Still, for believers in activist judges and prehistoric aliens teaching Egyptians how to make pyramids your explanation of an invisible law field works a lot better. Just think of the wonderful TV series and movies that can be made!



What Mike is saying is that the circuit court, to date, has ruled one way in these cases. A ruling, particularly a well written well grounded that disagrees with previous rulings makes it well nigh impossible for appellate courts to refuse to hear them.

He’s not asking that the court, in this case, set policy. It’s the enforcement of that policy that is in question and that is not the prevue exclusively reserved for the legislature. That and he’s asking for clarification of law and enforcement from a higher court which, if anything, is the exclusive prevue of the courts unless and until a legislature decides to act.
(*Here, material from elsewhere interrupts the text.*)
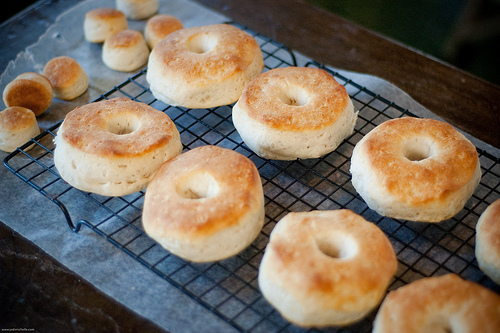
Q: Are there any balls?
A: Yes, there is a ball.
It’s hard to argue against the constitutionality of patents when they’re written into the US Constitution though the details are not.

You’re not getting to the laugh test much less qualified to be laughed at yet.

Mike Masnicksays:


Mike, you appear to be fundamentally confused about which branch of government creates patent policy. A circuit split on what point exactly? How do you think the judiciary is going to “fix” patent law when it’s obviously not their job to create the law? Seems like you’re doing what you often do: Bypassing the legislature and hoping that the courts will do it instead. I’m surprised you’re not whining about patent laws being unconstitutional (I’m sure you believe this, even though it doesn’t pass the laugh test).

You appear completely unable to comprehend complex subjects. It’s stunning.

I am not saying that the courts should set policy, but they very much do act as the control valve when policy go way beyond reasonable. And you make it out like I’m crazy for suggesting this, and yet some of the most respected legal practitioners around seem to agree on the importance of having the courts push back on the excesses of patent law.